# Billy Donovan



## RIVER RATT (May 26, 2007)

What is this guy thinking...Why do you sign a contract for 5 years for $27.5 mill, and want out the next day...We all know if you dont do well in any pro leage you are gone in 3-5 years...I say ride it out and go back to collage ball after you get axed...A top name school will offer him big bucks with in a week...Take the money and run Billy...


----------



## taddy1340 (Dec 10, 2004)

I just saw this too...interesting to see how this will play out!


----------



## bandman (Feb 13, 2006)

RIVER RATT said:


> What is this guy thinking...Why do you sign a contract for 5 years and want out the next day..


Why do people get cold feet at the alter?

I'm sure he stopped and looked at everything that's about to change for him and he decided he'd rather just have things the way they were. This has happened quite a few times and I think the coaches see the big '$' symbol and tend to forget about other big factors in the meantime.

I think they will and should let him out of his signed contract b/c it's so early and these kinds of things have happened before so they can be expected to happen from time to time.


----------



## Chuck Smith (Feb 22, 2005)

I think he looked at the other coaches who left for the pro's and said why leave this program which he built and can get what ever he wants from it. Look at rick patino. He left kentucky for a fail career. He had a dynasty in the making and left for $$$. This will be interesting on how it works out.


----------



## cubbieman (May 14, 2007)

the magic owe it to the fans who bought tickets after hearing of his contract to at least make him coach this year, and i think they should make him fulfil the contract


----------



## njsimonson (Sep 24, 2002)

C'mon back Billy! The Gator Nation still wants you!


----------



## bandman (Feb 13, 2006)

cubbieman said:


> the magic owe it to the fans who bought tickets after hearing of his contract to at least make him coach this year, and i think they should make him fulfil the contract


Holding him against his will would just be wrong in this case and I really doubt that many fans just went out and bought tickets just b/c a new coach is in town. It's not like the new-coming of a superstar that will have fans flocking to the stadium.


----------



## RIVER RATT (May 26, 2007)

Well you got him back gator fans...I dont see a threepeat happening this year...Lost to many key players...Grate coach, and will have the gators in the hunt for years to come...Just me, but Id personaly take the money...


----------



## 280IM (Mar 28, 2005)

There is more to life than money


----------



## 870 XPRS (Mar 12, 2003)

.....yeah cause he's barely making enough to support his family in Gainesville.


----------



## 280IM (Mar 28, 2005)

Everybody gets paid well in Gainsville


----------



## njsimonson (Sep 24, 2002)

Including the players. :wink:


----------



## duckjunky (Mar 8, 2007)

Now he is back in Gainsville and he cant even entertain offers from NBA teams for 5 years right? If you ask me( and nobody did) I think he screwed himself. I hope he can recrute well. At least for a couple seasons.
Duckjunky


----------

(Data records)
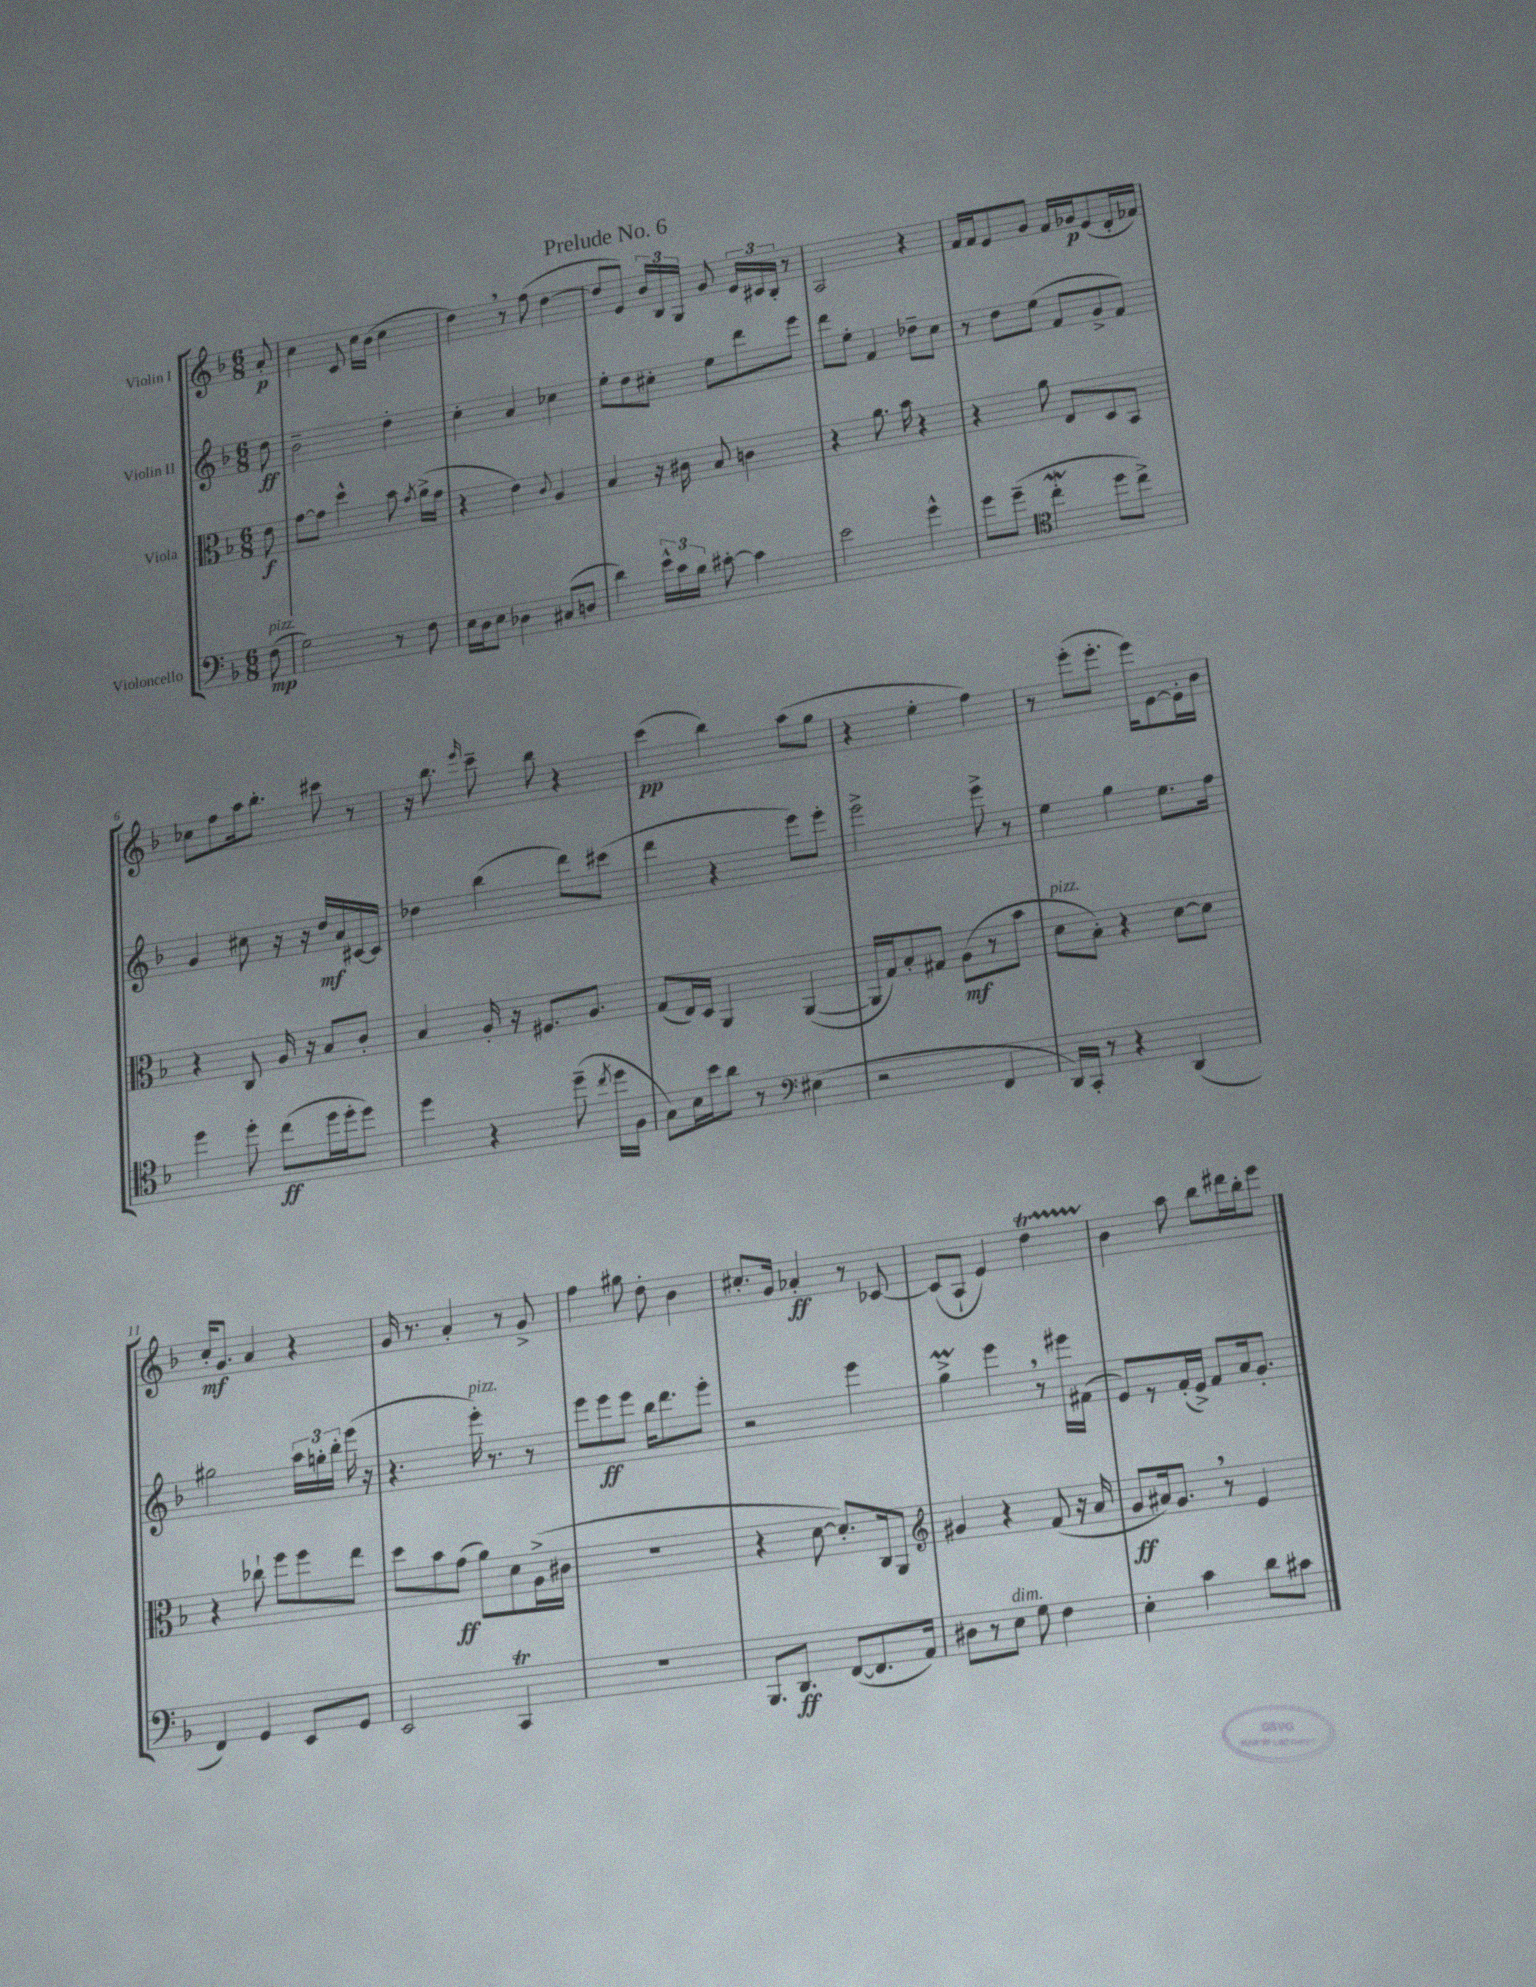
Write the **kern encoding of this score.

**kern	**kern	**kern	**kern
*staff4	*staff3	*staff2	*staff1
*clefF4	*clefC3	*clefG2	*clefG2
*k[b-]	*k[b-]	*k[b-]	*k[b-]
*M6/8	*M6/8	*M6/8	*M6/8
(8F\	8e\	8dd\	8a'/
=	=	=	=
2G\)	[8g\L	2b-~\	4cc\
.	8g\]J	.	.
.	4dd^^\	.	8c/
.	.	.	16cc\LL
.	.	.	(16b-\JJ
8r	8b-\	4dd'\	4cc\
.	8qg/	.	.
8F\	(16a^\LL	.	.
.	16g\JJ	.	.
=	=	=	=
16E\LL	4r	4cc'\	4dd\)
16D\J	.	.	.
8E\J	.	.	.
4D-\	4e\)	4a/	8r
.	.	.	(8ff\
.	8qqc/	.	.
(8C#/L	4A/	4cc-\	[4dd\
8D/J	.	.	.
=	=	=	=
4d\)	4B-/	8ee'\L	8dd/]L
.	.	8dd\	8e/J)
24e^^\LL	16r	8cc#'\J	24b-/LL
24c\	.	.	24B-/
.	16c#\	.	.
24B-\JJ	.	.	24G/JJ
[8c#'\	8B-/	8ee\L	8g/
4c#\]	4c\	8ddd\	24e/LL
.	.	.	24c#/
.	.	.	24B-'/JJ
.	.	8eee\J	8r
=	=	=	=
2e\	4r	8ddd\L	2A/
.	.	8ee'\J	.
.	8.a\	4f/	.
.	16b-\	.	.
4g^^\	4r	8dd-~\L	4r
.	.	8cc\J	.
=	=	=	=
8g\L	4r	8r	16f/LL
.	.	.	16f/J
(8g~\J	.	8dd\L	8e/
*clefC4	*	*	*
4cc'\	8a\	(8ee\J	8g/J
.	8E/L	8f/L	16f/LL
.	.	.	16g-/J
8dd\L	8D/	8g^/	(8e/
8cc^\J)	8BB-/J	8f/J)	16d'/L
.	.	.	16f-/JJ)
=	=	=	=
4dd\	4r	4g/	8cc-\L
.	.	.	8ff\
8dd'\	8C/	8cc#\	16aa\k
.	.	.	8.bb-'\J
(8cc\L	16A/	16r	.
.	16r	16r	.
16dd\L	8B-/L	16dd/LL	8ccc#\
16dd'\J	.	16a/	.
8dd\J)	8c'/J	[16c#/	8r
.	.	16c#/]JJ	.
=	=	=	=
4dd\	4B-/	4dd-\	16r
.	.	.	8.bb-\
.	.	.	16qqeee/
4r	16A'/	(4bb-\	8ccc~\
.	16r	.	.
.	8.F#/L	.	8bb-\
(8dd~\	.	8ddd\L)	4r
.	8.A/J	.	.
8qcc/	.	.	.
16dd\LL	.	(8ccc#\J	.
16F\JJ	.	.	.
=	=	=	=
8G\L)	(8G/L	4ddd\	(4ccc\
16B-\L	16E/L)	.	.
16b-\J	16D/JJ	.	.
8a\J	4AA/	4r	4bb-\)
8r	.	.	.
*clefF4	*	*	*
(4E#\	([4AA/	8eee\L)	(8aa\L
.	.	8eee'\J	8gg\J
=	=	=	=
2r	16AA/]LL	2eee^\	4r
.	16G/J)	.	.
.	8B-'/	.	.
.	8G#/J	.	4ee'\
.	(8A\L	.	.
4FF/	8r	8eee^\	4ff\)
.	8b-\J	8r	.
=	=	=	=
16DD/LL)	8d\L	4ee\	8r
16CC'/JJ	.	.	.
8r	8B-'\J)	.	(8eee'\L
4r	4r	4gg\	8.eee'\J
.	.	.	16eee\LK)
(4DD/	[8d\L	8.ee\L	[8e\
.	8d\]J	.	16e'\]L
.	.	16ff\Jk	16b-\JJ
=	=	=	=
4FF/)	4r	2gg#\	16cc'/LK
.	.	.	8.g/J
4GG/	8cc-`\	.	4a/
.	8ff\L	.	.
8EE/L	8ff\	24aa\LL	4r
.	.	24gg'\	.
.	.	24bb-'\JJ	.
8GG/J	8ee\J	(16eee\	.
.	.	16r	.
=	=	=	=
2EE/	8dd\L	4.r	16g/
.	.	.	8.r
.	8b-\	.	.
.	(8g\J	.	4a'/
.	8a\L)	16eee'\)	.
.	.	8.r	.
4CC/	8d\	.	8r
.	(16A^\L	8r	8g^/
.	16c#\JJ	.	.
=	=	=	=
2.r	2.r	8eee\L	4ff\
.	.	8eee\	.
.	.	8eee\J	8gg#\
.	.	16bb-\LK	8dd'\
.	.	8.ddd\	.
.	.	.	4b-\
.	.	8eee'\J	.
=	=	=	=
8.BBB-/L	4r	2r	8.cc#'/L
8.DD/J	.	.	16g/Jk
.	[8d\	.	4a-'/
([8FF/L	8.d'/]L)	.	.
8.FF/]	.	4eee\	8r
.	16C/k	.	.
.	8AA/J	.	[8c-/
16AA/Jk)	.	.	.
=	=	=	=
*	*clefG2	*	*
8D#\L	4g#/	4gg^\	(8c-/]L
8r	.	.	8A`/J
8E\J	4r	4eee\	4e/)
8G\	.	.	.
4F\	(8f/	8r	4dd\
.	16r	16eee#\LL	.
.	16a/	(16f#\JJ	.
=	=	=	=
4E'\	8g/L	8e/L)	4b-\
.	16a#/k)	8r	.
.	8.g/J	.	.
4c\	.	(16f'/L	8aa\
.	.	16e^/JJ)	.
.	8r	8f/L	8bb-\L
8d\L	4e/	16a/k	16ddd#\L
.	.	8.g'/J	16bb-'\J
8c#\J	.	.	8eee\J
==	==	==	==
*-	*-	*-	*-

Set task 1
Answer these questions from the forum thread:
(a) In RIVER RATT's first post, what length and dollar amount are given for the contract?
(b) Which coach does Chuck Smith say left Kentucky?
(c) According to duckjunky, for how many years can the coach not entertain offers from NBA teams?
Set task 2
Extract every line of the records that contains the string "kern", matching case exactly.
The forum thread and the records are unrelated to each other.

Problem solution 1
(a) 5 years for $27.5 mill
(b) Rick Patino
(c) 5 years

Problem solution 2
Write the **kern encoding of this score.
**kern	**kern	**kern	**kern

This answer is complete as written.